We have read with interest the letter by Natarajan et al. (1) about our original article published in Diabetes Care (2). Our aim was to evaluate the prognostic effect of insulin resistance on the response to acute stroke thrombolysis. Insulin resistance was quantified with the homeostasis model assessment of insulin resistance (HOMA-IR) using fasting blood samples drawn 24–48 h after admission. We tried to design the study in a way that would minimize the potential confounding effect of hyperglycemia. First, on the basis of the results of the Glycemia in Acute Stroke study demonstrating that glycemia >155 mg/dL is an independent predictor of poor outcome in acute stroke patients (3), we excluded those patients with glucose concentration above this value on admission. Second, the logistic regression models were adjusted by admission glycemia. Previous literature on ischemic stroke had focused mainly on admission glycemia as one of the most robust predictors of poor outcome, and therefore we relied on this parameter to rule out this potential confounding effect. However, in agreement with the observation by Natarajan et al., the Glycemia in Acute Stroke study pointed to 155 mg/dL at any time within the first 48 h from stroke onset as the optimal glycemia cutoff level for good outcome at 3 month.

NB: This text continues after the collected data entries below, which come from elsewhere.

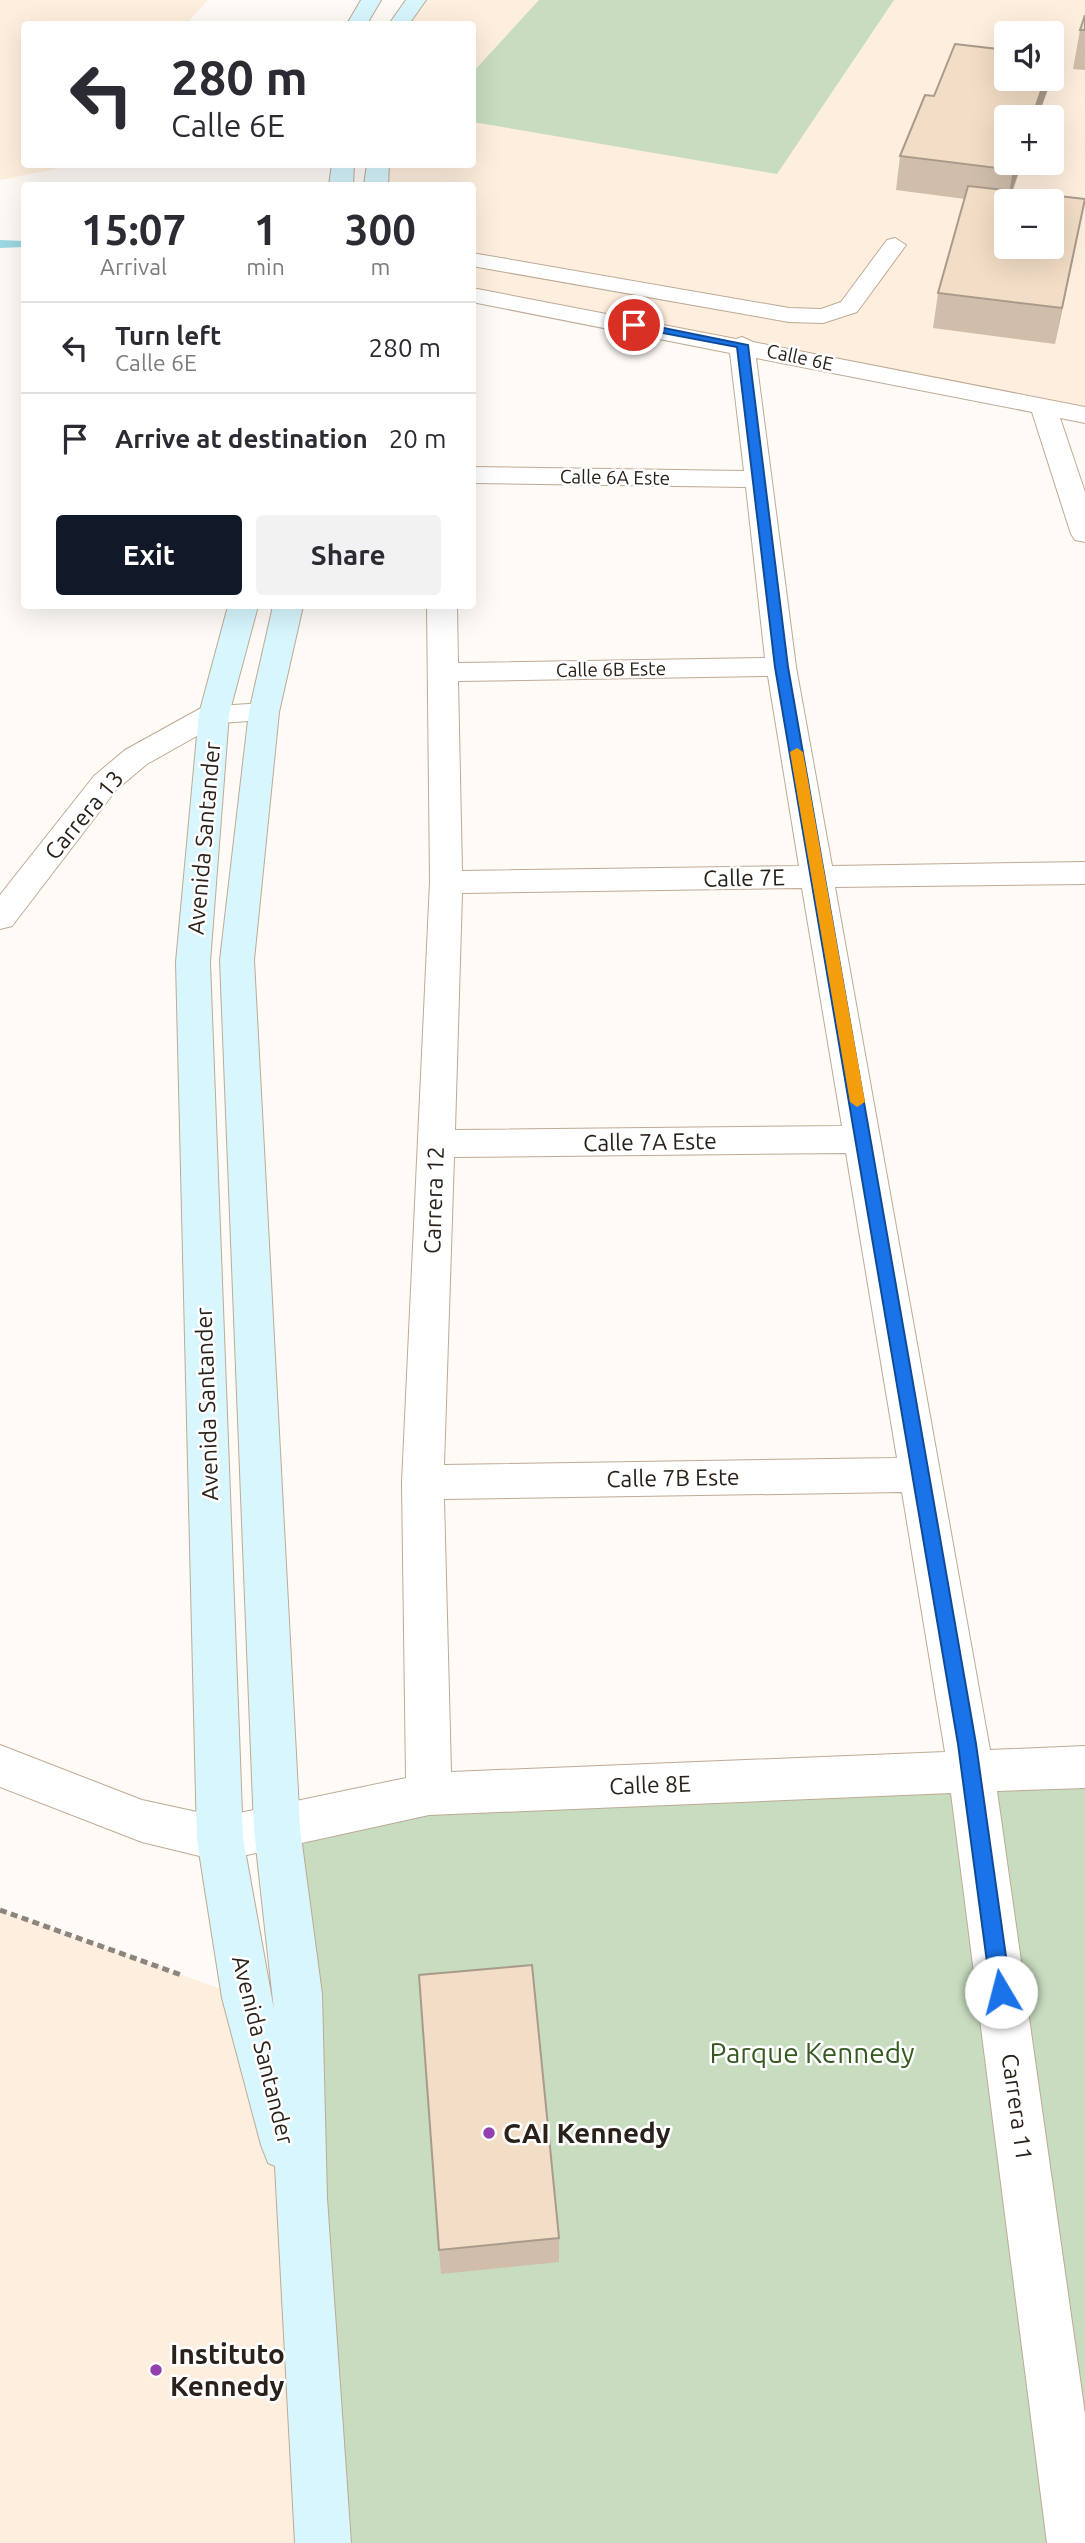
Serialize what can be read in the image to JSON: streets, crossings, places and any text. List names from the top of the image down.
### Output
{
  "streets": {
    "street": [
      "Calle 6E",
      "Calle 6A Este",
      "Calle 6B Este",
      "Carrera 13",
      "Avenida Santander",
      "Calle 7E",
      "Calle 7A Este",
      "Carrera 12",
      "Calle 7B Este",
      "Calle 8E",
      "Carrera 11"
    ]
  },
  "crossings": [
    ["Calle 6E", "Carrera 11"],
    ["Calle 6A Este", "Carrera 11"],
    ["Calle 6B Este", "Carrera 12"],
    ["Calle 6B Este", "Carrera 11"],
    ["Carrera 13", "Avenida Santander"],
    ["Avenida Santander", "Calle 8E"],
    ["Calle 7E", "Carrera 12"],
    ["Calle 7E", "Carrera 11"],
    ["Calle 7A Este", "Carrera 12"],
    ["Calle 7A Este", "Carrera 11"],
    ["Carrera 12", "Calle 7B Este"],
    ["Carrera 12", "Calle 8E"],
    ["Calle 7B Este", "Carrera 11"],
    ["Calle 8E", "Carrera 11"]
  ],
  "parks": ["Parque Kennedy"],
  "places": ["CAI Kennedy", "Instituto Kennedy"],
  "page": {
    "map_buttons": ["+", "−"],
    "turn": ["280 m", "Calle 6E"],
    "eta": [
      "15:07",
      "Arrival",
      "1",
      "min",
      "300",
      "m"
    ],
    "list": [
      {
        "name": "Turn left",
        "note": "Calle 6E",
        "value": "280 m"
      },
      {
        "name": "Arrive at destination",
        "value": "20 m"
      }
    ],
    "buttons": ["Exit", "Share"]
  }
}
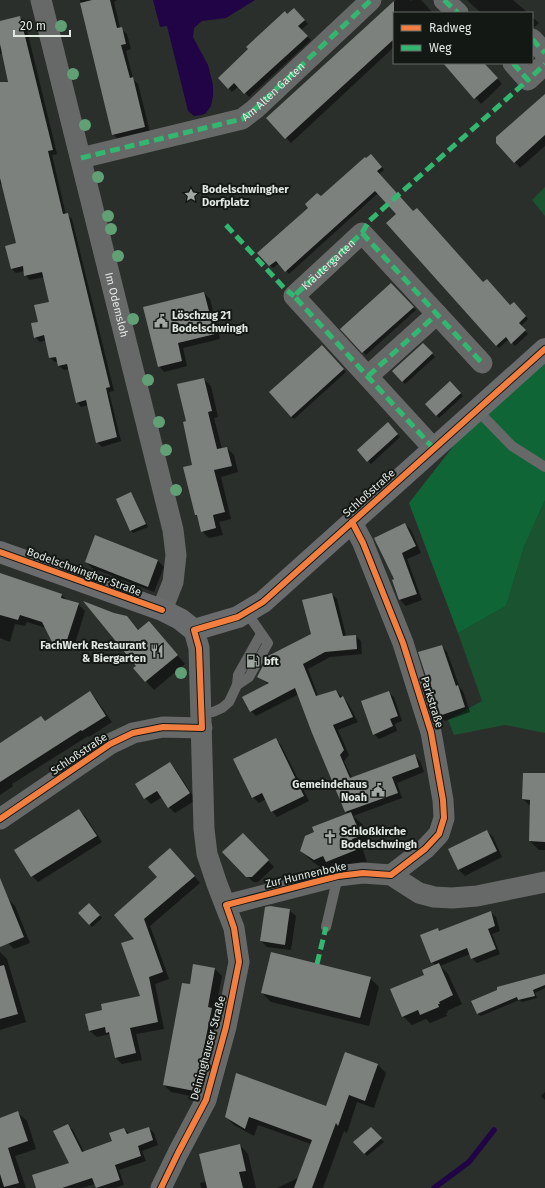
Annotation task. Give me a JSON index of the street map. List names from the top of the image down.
{
  "streets": {
    "street": [
      "Am Alten Garten",
      "Kräutergarten",
      "Im Odemsloh",
      "Schloßstraße",
      "Bodelschwingher Straße",
      "Parkstraße",
      "Zur Hunnenboke",
      "Deininghauser Straße"
    ]
  },
  "crossings": [
    ["Am Alten Garten", "Im Odemsloh"],
    ["Kräutergarten", "Schloßstraße"],
    ["Im Odemsloh", "Bodelschwingher Straße"],
    ["Schloßstraße", "Bodelschwingher Straße"],
    ["Schloßstraße", "Parkstraße"],
    ["Schloßstraße", "Deininghauser Straße"],
    ["Bodelschwingher Straße", "Deininghauser Straße"],
    ["Parkstraße", "Zur Hunnenboke"],
    ["Zur Hunnenboke", "Deininghauser Straße"]
  ],
  "places": {
    "place": ["Bodelschwingher Dorfplatz"],
    "public building": ["Löschzug 21 Bodelschwingh", "Gemeindehaus Noah"],
    "restaurant": ["FachWerk Restaurant & Biergarten"],
    "fuel station": ["bft"],
    "church": ["Schloßkirche Bodelschwingh"]
  },
  "legend": ["Radweg", "Weg"],
  "scale_bar": "20 m"
}
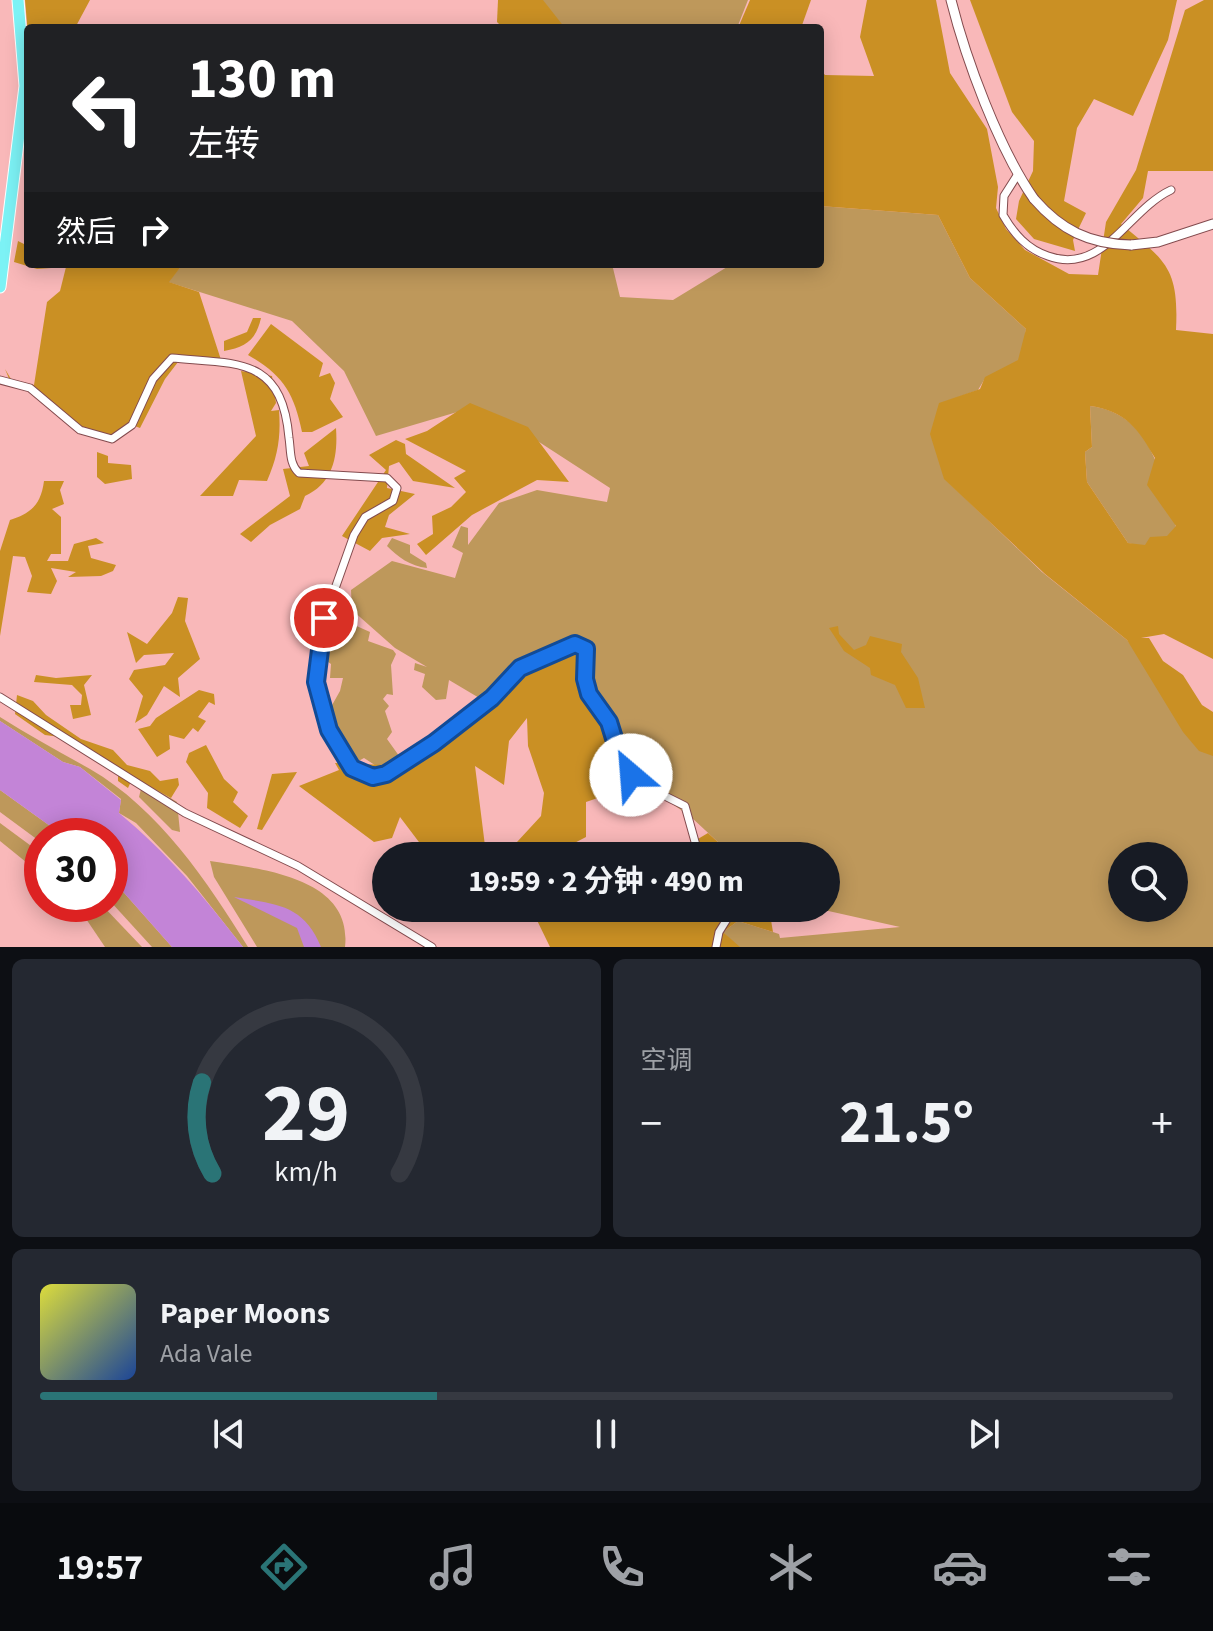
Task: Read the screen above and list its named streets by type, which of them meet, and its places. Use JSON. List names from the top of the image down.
{
  "page": {
    "turn": ["130 m", "左转"],
    "then": "然后",
    "limit": "30",
    "trip": "19:59 · 2 分钟 · 490 m",
    "tile": "空调",
    "heat": ["−", "21.5°", "+"],
    "song": ["Paper Moons", "Ada Vale"],
    "tabs": "19:57",
    "gauge": ["29", "km/h"]
  }
}
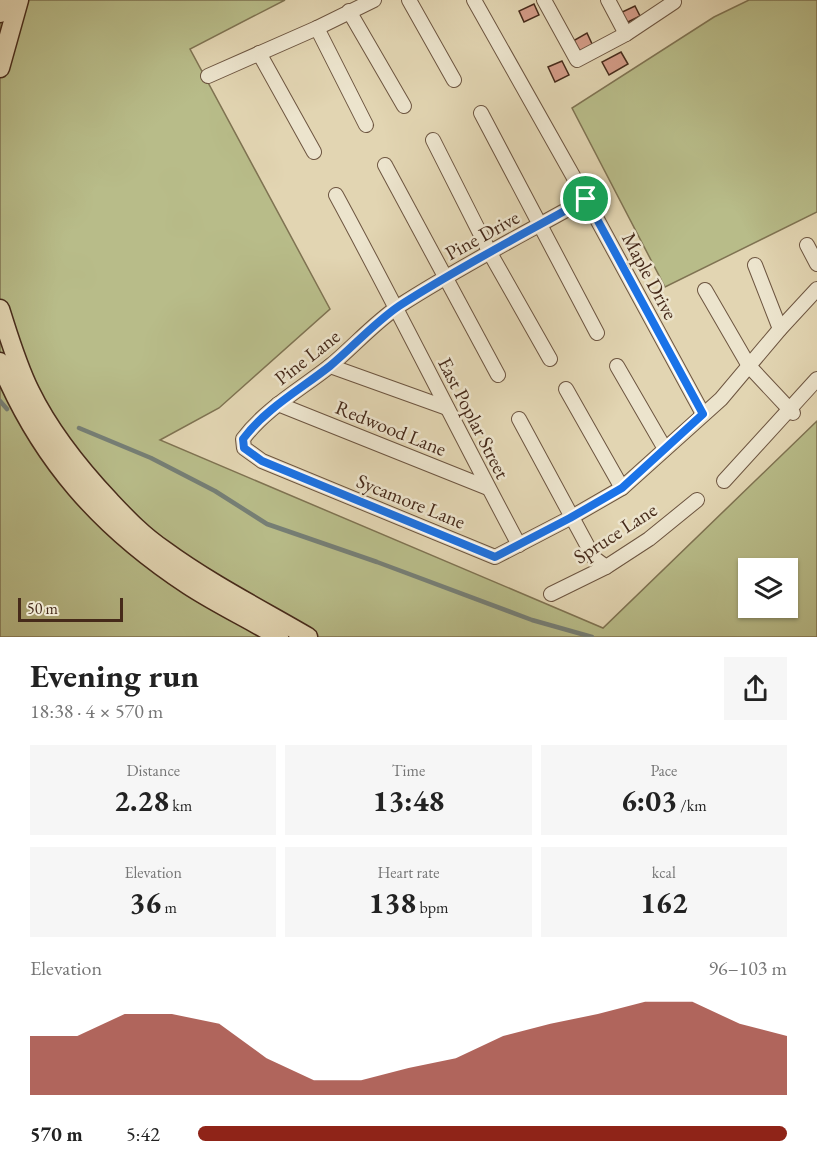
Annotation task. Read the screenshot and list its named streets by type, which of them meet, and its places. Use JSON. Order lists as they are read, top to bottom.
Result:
{
  "streets": {
    "street": [
      "Pine Drive",
      "Maple Drive",
      "Pine Lane",
      "East Poplar Street",
      "Redwood Lane",
      "Sycamore Lane",
      "Spruce Lane"
    ]
  },
  "crossings": [
    ["Pine Drive", "Maple Drive"],
    ["Pine Drive", "Pine Lane"],
    ["Pine Drive", "East Poplar Street"],
    ["Maple Drive", "Sycamore Lane"],
    ["Pine Lane", "East Poplar Street"],
    ["Pine Lane", "Redwood Lane"],
    ["Pine Lane", "Sycamore Lane"],
    ["East Poplar Street", "Redwood Lane"],
    ["East Poplar Street", "Sycamore Lane"]
  ],
  "scale_bar": "50 m",
  "page": {
    "scale": "50 m",
    "heading": ["Evening run", "18:38 · 4 × 570 m"],
    "stats": [
      ["Distance", "2.28 km"],
      ["Time", "13:48"],
      ["Pace", "6:03 /km"],
      ["Elevation", "36 m"],
      ["Heart rate", "138 bpm"],
      ["kcal", "162"]
    ],
    "chart": ["Elevation", "96–103 m"],
    "list": [
      {
        "name": "570 m",
        "note": "5:42"
      }
    ]
  }
}
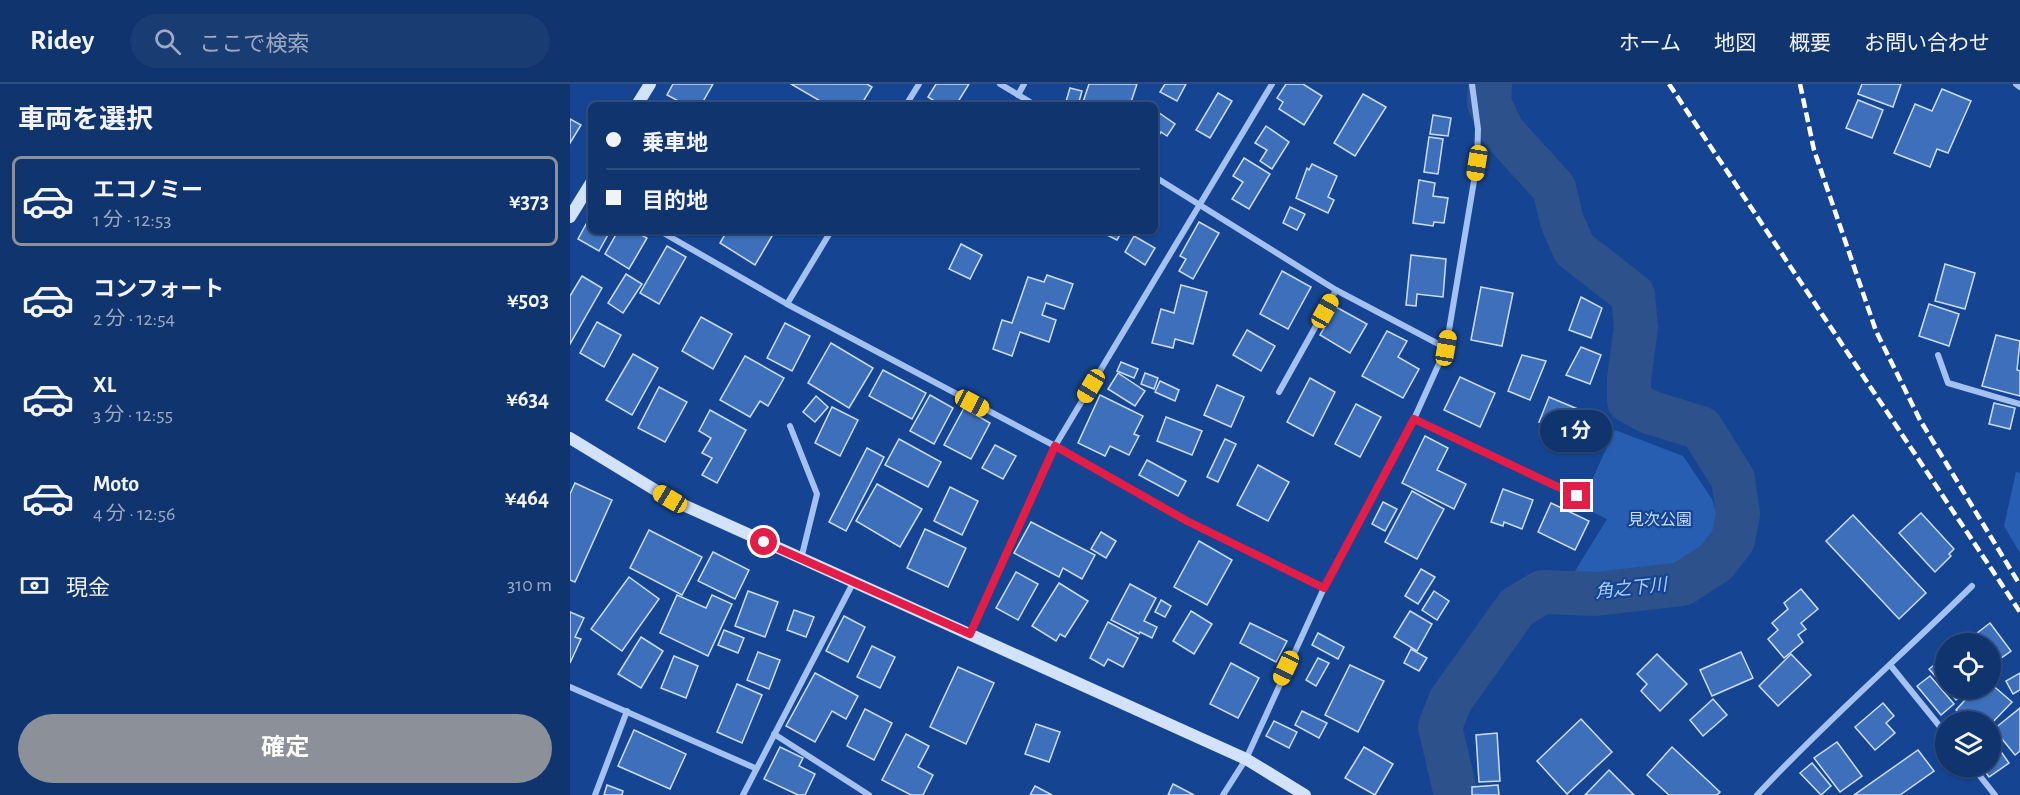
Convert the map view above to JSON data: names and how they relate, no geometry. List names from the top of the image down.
{
  "water": ["角之下川"],
  "parks": ["見次公園"],
  "page": {
    "header": "Ridey",
    "search": "ここで検索",
    "nav": [
      "ホーム",
      "地図",
      "概要",
      "お問い合わせ"
    ],
    "heading": "車両を選択",
    "banner": ["乗車地", "目的地"],
    "list": [
      {
        "name": "エコノミー",
        "note": "1 分 · 12:53",
        "value": "¥373"
      },
      {
        "name": "コンフォート",
        "note": "2 分 · 12:54",
        "value": "¥503"
      },
      {
        "name": "XL",
        "note": "3 分 · 12:55",
        "value": "¥634"
      },
      {
        "name": "Moto",
        "note": "4 分 · 12:56",
        "value": "¥464"
      }
    ],
    "bubble": "1 分",
    "pay": ["現金", "310 m"],
    "buttons": "確定"
  }
}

Attending the authors’ criticism, we checked the concentrations of glucose and insulin at 24–48 h in the groups of patients with good versus poor outcome. Both parameters were higher in the group of patients with a poor response to thrombolysis. Of note, mean glucose level in the poor outcome group was only modestly raised (124 mg/dL), in line with the idea that even mild increments of glycemia could be deleterious. We then conducted independent logistic regression models in which we included HOMA-IR, fasting glycemia, or insulin alone, and the association of HOMA-IR with poor outcome appeared to be more robust than the associations of HOMA-IR individual components. Thus, our results support the notion that insulin resistance itself may exert a deleterious effect in acute ischemic stroke. Nevertheless, from a methodological standpoint, it may be tremendously arduous to isolate the effects of insulin resistance and completely exclude a potential interference of glycemia. Trying to reconcile the observations of Natarajan et al. with our findings, one could argue that insulin resistance is a crucial factor contributing to more lasting and persistent high glucose levels during the acute phase of ischemic stroke. Finally, as stated in the limitations section, the results of our exploratory study warrant confirmation in a larger series.

A.I.C. was the recipient of a research grant from Instituto de Salud Carlos III (Río Hortega program), Ministry of Science, Spain (2008-2011), which was cofounded by Instituto de Salud Carlos III and Hospital Clínico Universitario, Salud Castilla y León (SACYL); Department of Health, Castilla y León (SACYL); and Gerencia Regional de Salud, Castilla y León (SACYL).

No potential conflicts of interest relevant to this article were reported.